His firm and three others are now paying contractors $15 an hour and bringing in volunteers to examine the ballots — among them was a former state representative who lost his 2020 race and was also filmed on the Capitol steps during the Jan. 6 insurrection. With the process taking way longer than expected, a big bill is coming and it’s unclear who is paying it.

The Arizona Senate only gave $150,000 in taxpayer money to the project, which they knew was a laughable sum for an election audit of this size, and is allowing Cyber Ninjas to raise the rest from whoever. And several prominent Trump supporters have stepped up. Former Overstock CEO Patrick Byrne, who has peddled some of the more out-there election conspiracy theories, kicked in $1 million and has his own dark money group raising funds, per the Arizona Republic. MyPillow CEO Mike Lindell told the Daily Beast that he had donated. And Lin Wood, an attorney who filed a bunch of lawsuits trying to overturn the election, told Talking Points Memo and confirmed to BuzzFeed News that his 501(c)(4) #FightBack had donated to Bobb’s Voices and Votes.

Meanwhile, reporters at other outlets who are not paying for the audit had to fight to cover it at all. At one point, the Arizona Senate told media that they could only have access to the audit if they signed up for at least five six-hour shifts as volunteer observers. To be clear, they wouldn’t then get to report on the audit, their only access under this plan was as workers for the audit they were trying to cover. And, the Senate said, they could not bring laptops or cellphones or even a paper and pen with them. “People observing even executions are allowed to bring their notebooks in with them,” Arizona Capitol Times reporter Julia Shumway, who has since covered the audit, told BuzzFeed News.

Shumway and her colleagues eventually did get press access to the audit, but only after the Arizona Mirror, the Arizona Republic, and the Arizona Broadcasters Association got lawyers involved. Now, reporters have to pool their resources with one print journalist, one videographer, and one photographer allowed into the audit at any given time, and they must be escorted, even to the bathroom, Shumway said.
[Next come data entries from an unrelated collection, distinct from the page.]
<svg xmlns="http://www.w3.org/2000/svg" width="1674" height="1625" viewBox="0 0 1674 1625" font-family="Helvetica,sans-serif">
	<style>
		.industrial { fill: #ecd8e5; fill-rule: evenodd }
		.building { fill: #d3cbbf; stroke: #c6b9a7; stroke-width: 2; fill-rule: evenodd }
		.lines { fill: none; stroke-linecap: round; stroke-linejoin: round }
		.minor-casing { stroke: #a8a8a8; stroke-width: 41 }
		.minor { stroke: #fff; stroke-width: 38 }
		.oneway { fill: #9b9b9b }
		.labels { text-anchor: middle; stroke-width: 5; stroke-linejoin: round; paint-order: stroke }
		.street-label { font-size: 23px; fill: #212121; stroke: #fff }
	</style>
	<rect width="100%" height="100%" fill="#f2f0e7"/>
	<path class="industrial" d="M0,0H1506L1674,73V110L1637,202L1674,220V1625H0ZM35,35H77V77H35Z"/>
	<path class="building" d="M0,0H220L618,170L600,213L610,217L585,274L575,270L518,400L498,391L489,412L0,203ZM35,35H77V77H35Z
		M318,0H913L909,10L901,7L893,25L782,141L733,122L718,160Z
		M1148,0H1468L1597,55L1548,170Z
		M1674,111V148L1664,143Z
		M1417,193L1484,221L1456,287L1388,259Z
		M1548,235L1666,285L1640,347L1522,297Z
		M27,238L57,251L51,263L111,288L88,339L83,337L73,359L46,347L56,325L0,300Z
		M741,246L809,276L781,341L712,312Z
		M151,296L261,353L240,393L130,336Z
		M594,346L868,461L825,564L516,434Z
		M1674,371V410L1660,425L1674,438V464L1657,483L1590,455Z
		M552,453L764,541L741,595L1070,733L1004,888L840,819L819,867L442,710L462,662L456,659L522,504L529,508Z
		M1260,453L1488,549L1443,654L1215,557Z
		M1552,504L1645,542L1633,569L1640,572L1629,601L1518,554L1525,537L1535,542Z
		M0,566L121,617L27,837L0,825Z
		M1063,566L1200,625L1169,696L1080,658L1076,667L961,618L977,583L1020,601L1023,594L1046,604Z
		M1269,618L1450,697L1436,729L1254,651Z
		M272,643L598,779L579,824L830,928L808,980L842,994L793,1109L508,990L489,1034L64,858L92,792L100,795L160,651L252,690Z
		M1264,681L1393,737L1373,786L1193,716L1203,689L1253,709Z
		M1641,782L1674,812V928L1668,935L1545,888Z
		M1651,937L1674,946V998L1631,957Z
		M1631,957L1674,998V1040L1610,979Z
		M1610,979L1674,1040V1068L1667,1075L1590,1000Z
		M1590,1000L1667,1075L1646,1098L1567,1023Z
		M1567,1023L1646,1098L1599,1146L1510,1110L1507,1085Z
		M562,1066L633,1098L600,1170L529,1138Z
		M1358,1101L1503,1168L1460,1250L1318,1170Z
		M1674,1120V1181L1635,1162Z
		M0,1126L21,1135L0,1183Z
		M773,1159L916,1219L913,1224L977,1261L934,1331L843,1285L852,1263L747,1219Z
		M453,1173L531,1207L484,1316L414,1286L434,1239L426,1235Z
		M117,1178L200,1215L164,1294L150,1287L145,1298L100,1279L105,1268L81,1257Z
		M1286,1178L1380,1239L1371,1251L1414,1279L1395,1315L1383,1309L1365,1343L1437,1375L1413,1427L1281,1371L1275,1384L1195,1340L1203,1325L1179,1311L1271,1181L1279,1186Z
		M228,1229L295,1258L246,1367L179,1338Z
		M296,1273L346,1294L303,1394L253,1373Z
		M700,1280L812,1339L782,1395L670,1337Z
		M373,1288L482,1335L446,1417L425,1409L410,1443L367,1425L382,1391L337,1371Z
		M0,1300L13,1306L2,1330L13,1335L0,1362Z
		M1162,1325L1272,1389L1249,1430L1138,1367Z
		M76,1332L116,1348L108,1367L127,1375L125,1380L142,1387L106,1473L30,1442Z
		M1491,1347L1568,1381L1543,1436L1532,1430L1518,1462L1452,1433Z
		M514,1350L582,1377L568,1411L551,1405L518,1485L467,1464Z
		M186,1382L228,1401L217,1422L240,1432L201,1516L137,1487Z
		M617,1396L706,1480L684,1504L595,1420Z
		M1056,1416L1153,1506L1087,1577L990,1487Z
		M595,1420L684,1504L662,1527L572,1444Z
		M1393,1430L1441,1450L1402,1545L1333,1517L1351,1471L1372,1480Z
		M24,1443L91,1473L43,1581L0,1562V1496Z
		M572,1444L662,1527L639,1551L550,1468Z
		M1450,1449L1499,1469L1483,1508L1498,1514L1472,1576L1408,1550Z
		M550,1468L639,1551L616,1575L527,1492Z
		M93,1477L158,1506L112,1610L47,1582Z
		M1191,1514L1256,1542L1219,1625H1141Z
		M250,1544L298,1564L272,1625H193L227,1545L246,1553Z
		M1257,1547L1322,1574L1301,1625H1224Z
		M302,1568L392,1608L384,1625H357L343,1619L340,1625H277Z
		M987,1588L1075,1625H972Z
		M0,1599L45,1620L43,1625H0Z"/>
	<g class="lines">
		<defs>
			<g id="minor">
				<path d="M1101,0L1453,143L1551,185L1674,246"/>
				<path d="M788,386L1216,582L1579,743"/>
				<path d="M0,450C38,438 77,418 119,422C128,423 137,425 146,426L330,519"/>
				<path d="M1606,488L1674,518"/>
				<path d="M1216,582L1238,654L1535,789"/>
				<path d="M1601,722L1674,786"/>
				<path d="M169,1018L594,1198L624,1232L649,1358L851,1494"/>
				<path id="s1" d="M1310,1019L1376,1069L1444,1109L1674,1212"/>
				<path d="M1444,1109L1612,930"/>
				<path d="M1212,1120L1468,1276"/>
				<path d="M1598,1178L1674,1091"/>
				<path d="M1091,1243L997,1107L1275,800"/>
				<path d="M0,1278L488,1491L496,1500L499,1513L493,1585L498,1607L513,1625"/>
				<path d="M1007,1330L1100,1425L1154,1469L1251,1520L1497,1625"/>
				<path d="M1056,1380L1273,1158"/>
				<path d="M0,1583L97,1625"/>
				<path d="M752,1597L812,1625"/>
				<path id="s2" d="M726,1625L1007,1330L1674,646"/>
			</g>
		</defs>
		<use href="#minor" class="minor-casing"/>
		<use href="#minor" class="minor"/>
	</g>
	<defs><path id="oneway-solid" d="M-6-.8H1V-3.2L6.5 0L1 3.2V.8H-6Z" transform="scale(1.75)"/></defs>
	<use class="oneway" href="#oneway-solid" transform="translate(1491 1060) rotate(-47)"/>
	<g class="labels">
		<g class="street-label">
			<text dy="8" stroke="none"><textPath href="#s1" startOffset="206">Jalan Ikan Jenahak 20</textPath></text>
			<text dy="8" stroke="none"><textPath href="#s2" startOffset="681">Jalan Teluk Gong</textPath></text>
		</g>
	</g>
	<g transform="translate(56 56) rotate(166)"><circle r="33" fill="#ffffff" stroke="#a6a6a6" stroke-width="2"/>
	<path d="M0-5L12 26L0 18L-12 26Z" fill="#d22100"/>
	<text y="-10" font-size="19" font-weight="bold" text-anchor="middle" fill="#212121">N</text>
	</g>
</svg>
Meanwhile, Bobb and a reporter for the Gateway Pundit can report outside of the pool.

When asked about the discrepancy in treatment for OAN and the Gateway Pundit and every other news outlet, Fann told PBS that OAN was given livestreaming rights to the audit because “they have covered this from the beginning. They are one of the firms that came in right off the bat and said we will help do all the 24-hour video so everybody has access to this 24/7, that they wanted to be a part of it. So I don’t think that’s a bad idea. If there was another network had come up and said that first, we would have went with them probably.”

She later accused other, unnamed reporters of trespassing and said they had worried about too many members of the media “walk[ing] all over the place and tak[ing] pictures.” Asked if she had any similar concerns about OAN, she responded simply, “No, huh-uh. Nope.” ●

UPDATE

The Arizona Mirror, the Arizona Republic, and the Arizona Broadcasters Association brought the legal fight to get reporters access to the audit. A previous version of this story was unclear on who led the legal effort.